Below are some entries; report how many of their lines contain the word "directory", giving nothing besides the number.
============
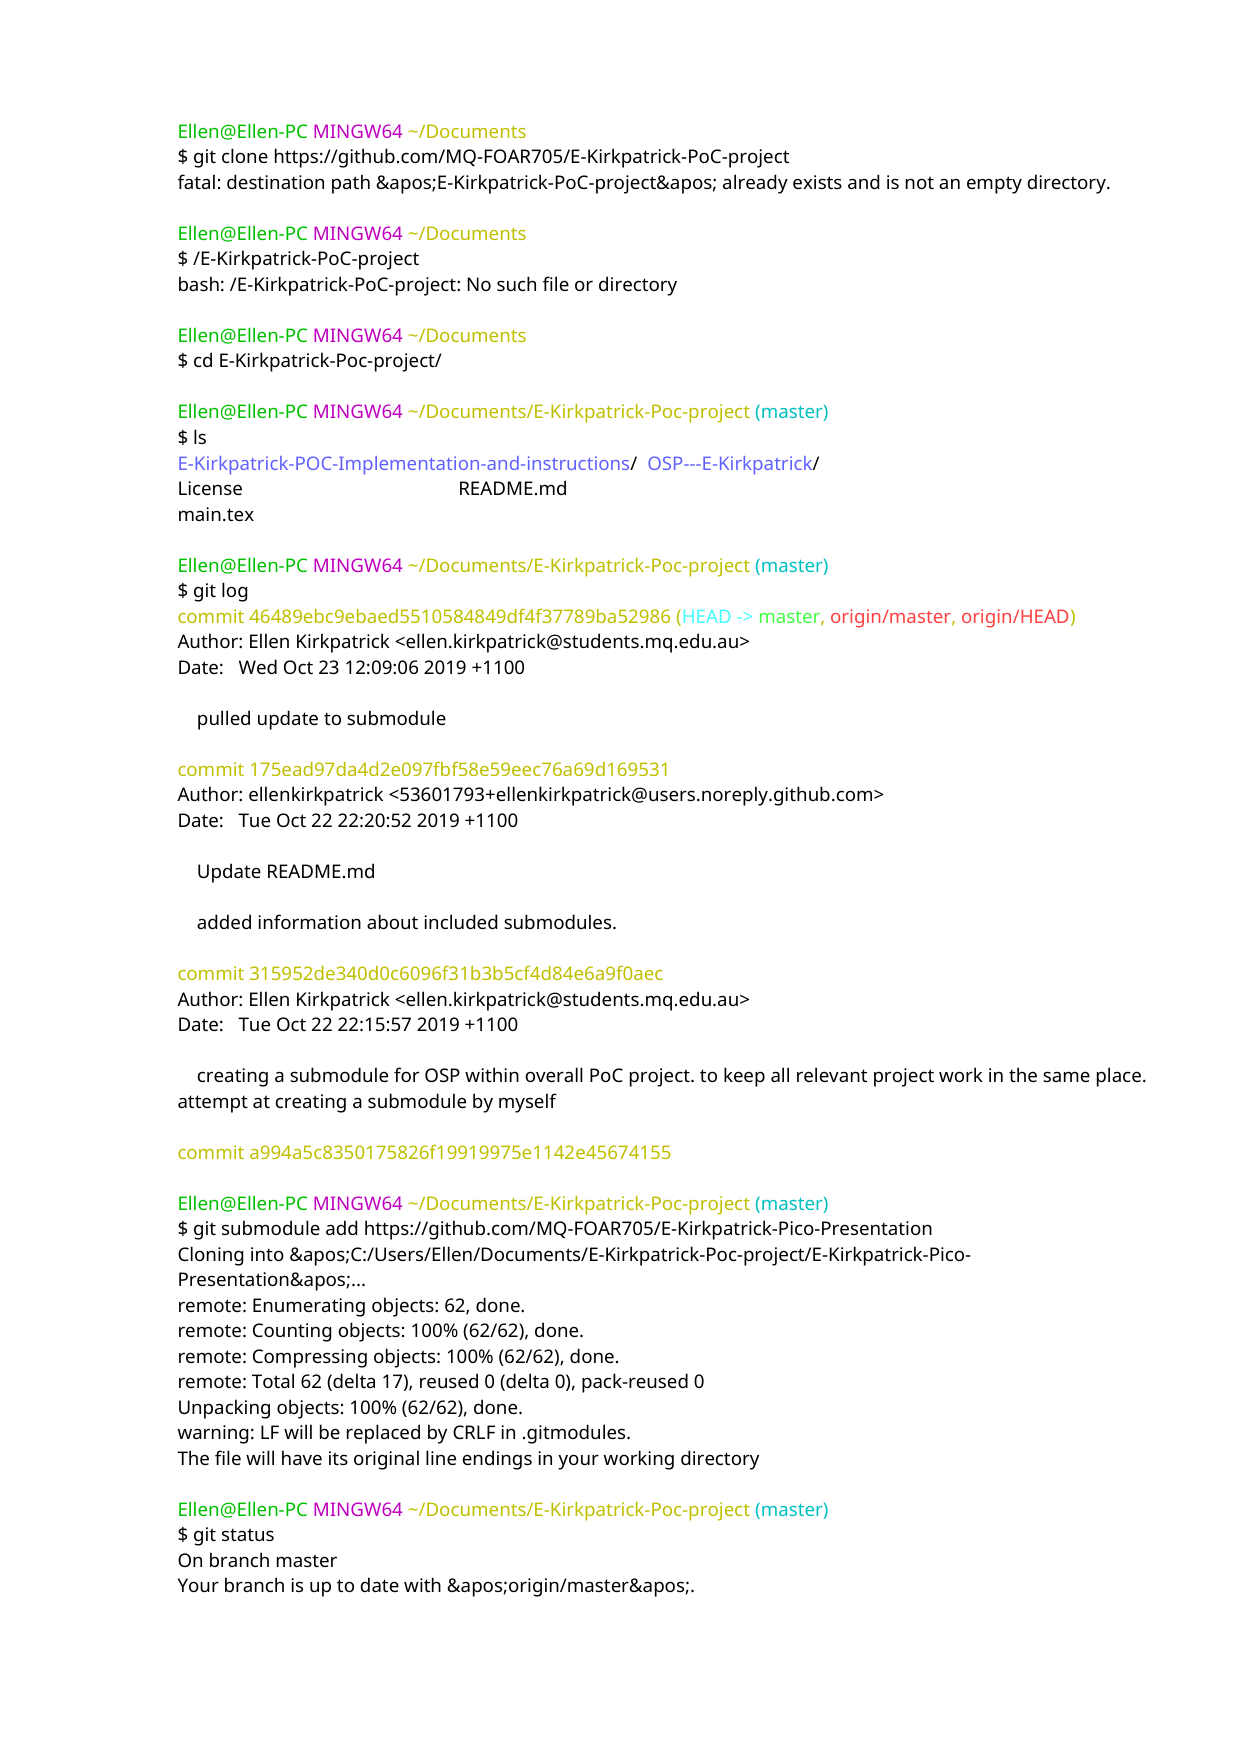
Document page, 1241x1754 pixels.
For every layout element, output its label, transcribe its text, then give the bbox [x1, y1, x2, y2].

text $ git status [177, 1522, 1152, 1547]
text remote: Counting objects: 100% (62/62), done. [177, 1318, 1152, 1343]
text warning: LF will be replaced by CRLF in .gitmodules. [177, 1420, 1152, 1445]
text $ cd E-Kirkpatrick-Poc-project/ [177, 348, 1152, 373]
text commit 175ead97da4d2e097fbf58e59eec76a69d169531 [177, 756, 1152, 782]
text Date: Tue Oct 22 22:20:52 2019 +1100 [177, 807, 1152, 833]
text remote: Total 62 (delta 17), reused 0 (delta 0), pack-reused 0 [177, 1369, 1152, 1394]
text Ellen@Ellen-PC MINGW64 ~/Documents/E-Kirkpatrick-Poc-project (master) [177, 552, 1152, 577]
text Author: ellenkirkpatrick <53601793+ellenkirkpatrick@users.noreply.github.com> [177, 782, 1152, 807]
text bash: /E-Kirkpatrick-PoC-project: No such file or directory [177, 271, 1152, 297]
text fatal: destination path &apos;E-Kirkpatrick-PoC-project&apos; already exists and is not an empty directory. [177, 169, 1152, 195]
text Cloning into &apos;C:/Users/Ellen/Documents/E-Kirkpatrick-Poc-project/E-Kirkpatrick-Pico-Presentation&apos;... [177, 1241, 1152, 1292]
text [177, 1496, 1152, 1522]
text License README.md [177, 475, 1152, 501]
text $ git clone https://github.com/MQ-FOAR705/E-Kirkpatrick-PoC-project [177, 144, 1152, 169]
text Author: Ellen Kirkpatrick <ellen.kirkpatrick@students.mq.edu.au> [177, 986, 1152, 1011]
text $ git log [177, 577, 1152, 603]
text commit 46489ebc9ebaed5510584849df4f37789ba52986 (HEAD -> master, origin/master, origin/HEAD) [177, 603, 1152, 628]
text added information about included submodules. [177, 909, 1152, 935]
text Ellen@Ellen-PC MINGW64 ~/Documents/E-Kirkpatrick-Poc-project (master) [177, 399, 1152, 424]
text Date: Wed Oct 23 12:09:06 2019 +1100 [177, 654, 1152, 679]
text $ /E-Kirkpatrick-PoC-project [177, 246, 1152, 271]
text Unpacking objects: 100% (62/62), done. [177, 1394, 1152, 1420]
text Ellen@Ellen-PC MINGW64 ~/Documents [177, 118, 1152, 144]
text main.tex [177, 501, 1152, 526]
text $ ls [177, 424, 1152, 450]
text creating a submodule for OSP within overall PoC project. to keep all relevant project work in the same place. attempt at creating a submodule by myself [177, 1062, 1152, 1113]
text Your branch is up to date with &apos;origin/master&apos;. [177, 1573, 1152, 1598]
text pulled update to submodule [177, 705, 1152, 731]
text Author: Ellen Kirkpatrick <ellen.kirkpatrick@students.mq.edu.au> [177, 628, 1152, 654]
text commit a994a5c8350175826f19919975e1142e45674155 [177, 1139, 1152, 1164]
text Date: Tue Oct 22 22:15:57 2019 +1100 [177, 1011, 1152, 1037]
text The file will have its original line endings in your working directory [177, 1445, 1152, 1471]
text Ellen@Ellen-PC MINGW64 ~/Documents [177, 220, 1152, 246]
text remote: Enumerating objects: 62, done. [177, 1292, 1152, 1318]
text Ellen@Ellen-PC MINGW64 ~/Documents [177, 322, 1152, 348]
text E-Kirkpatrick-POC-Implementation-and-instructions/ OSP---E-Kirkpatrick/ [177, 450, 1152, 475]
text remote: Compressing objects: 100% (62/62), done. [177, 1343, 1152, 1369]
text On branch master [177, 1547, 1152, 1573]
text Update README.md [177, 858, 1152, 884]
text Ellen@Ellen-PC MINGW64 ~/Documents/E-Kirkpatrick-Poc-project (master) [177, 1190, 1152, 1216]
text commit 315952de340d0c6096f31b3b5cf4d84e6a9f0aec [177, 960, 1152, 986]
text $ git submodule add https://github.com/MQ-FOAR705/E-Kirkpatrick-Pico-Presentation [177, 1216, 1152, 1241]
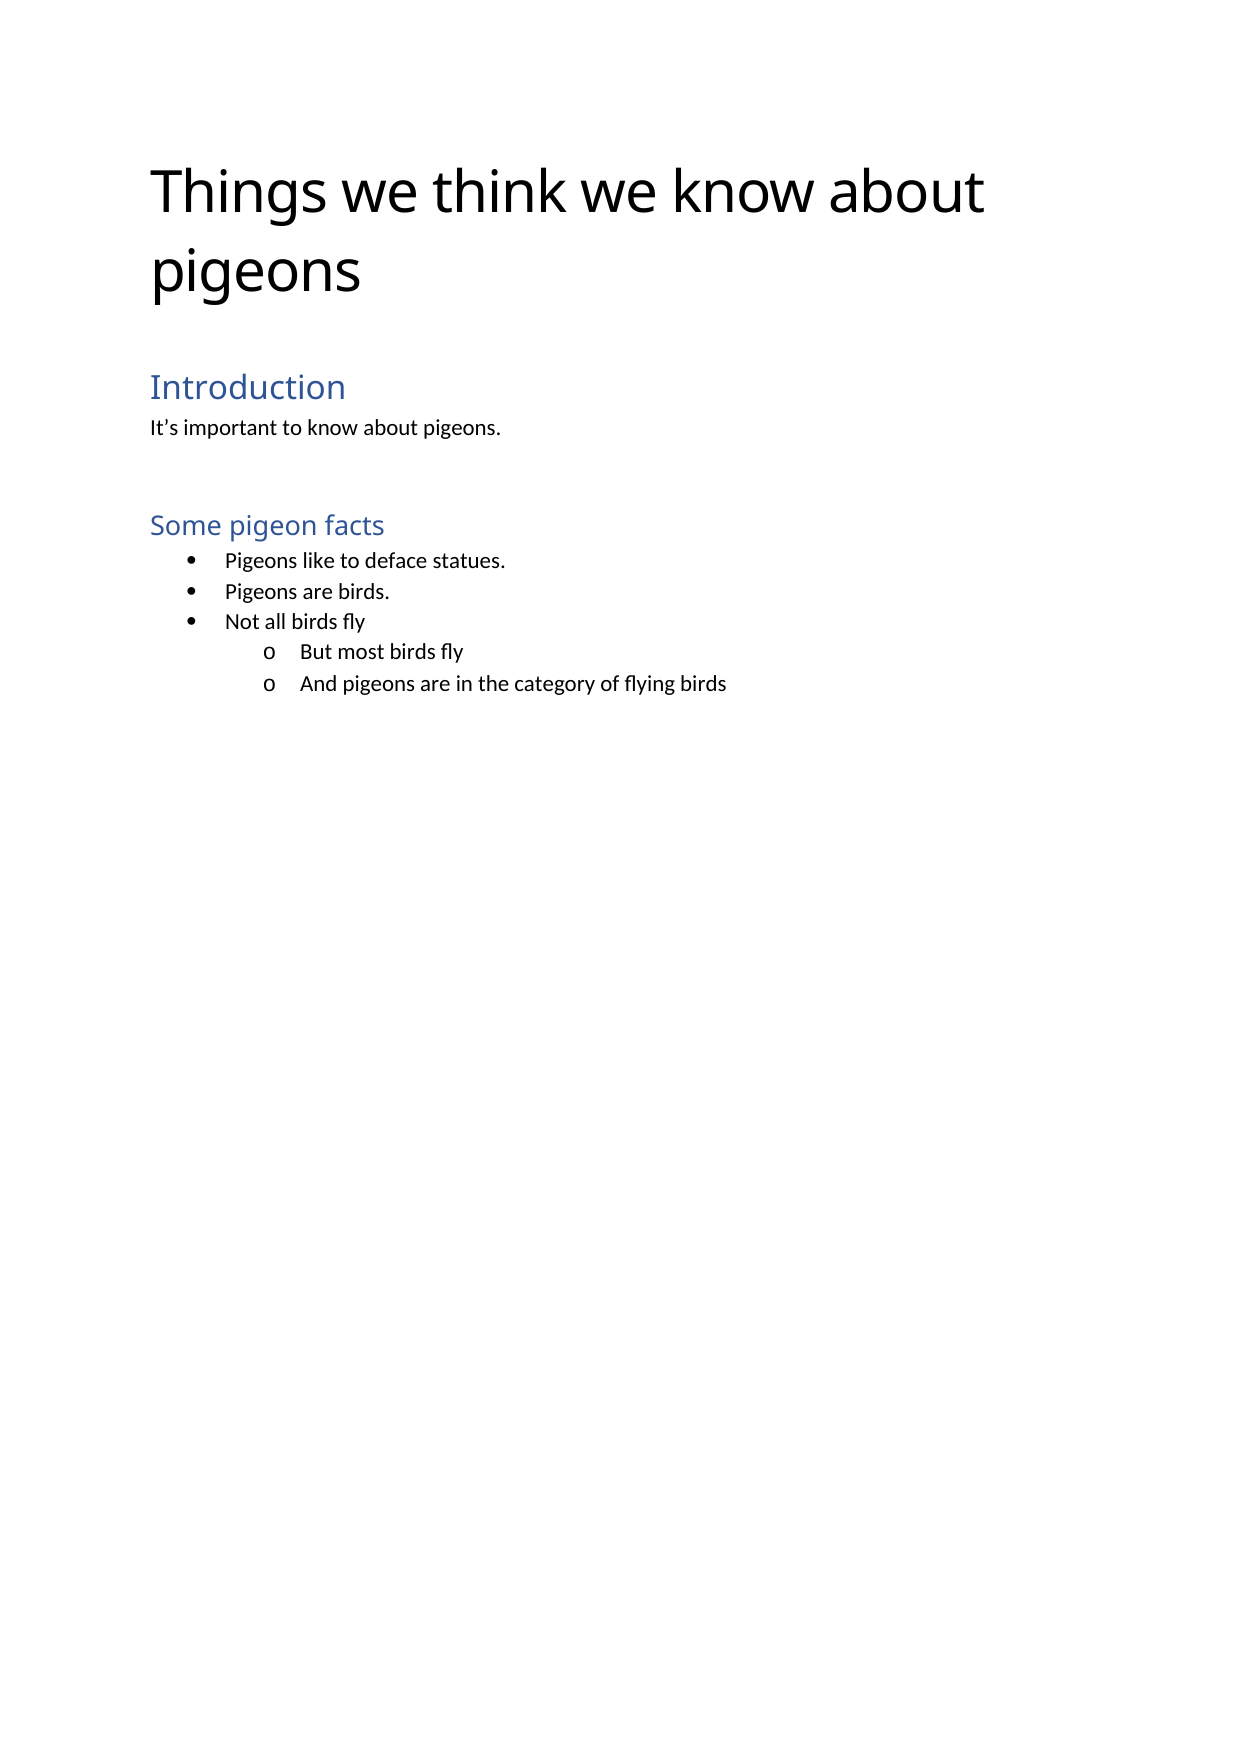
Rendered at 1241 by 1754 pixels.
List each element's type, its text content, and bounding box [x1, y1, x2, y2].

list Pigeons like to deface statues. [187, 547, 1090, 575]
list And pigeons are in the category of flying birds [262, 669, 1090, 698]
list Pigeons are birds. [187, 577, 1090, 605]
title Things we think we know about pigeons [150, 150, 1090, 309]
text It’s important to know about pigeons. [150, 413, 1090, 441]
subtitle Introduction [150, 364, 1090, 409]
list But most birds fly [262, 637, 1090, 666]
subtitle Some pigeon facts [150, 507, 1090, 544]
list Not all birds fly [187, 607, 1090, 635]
============
* **Answer box**: 3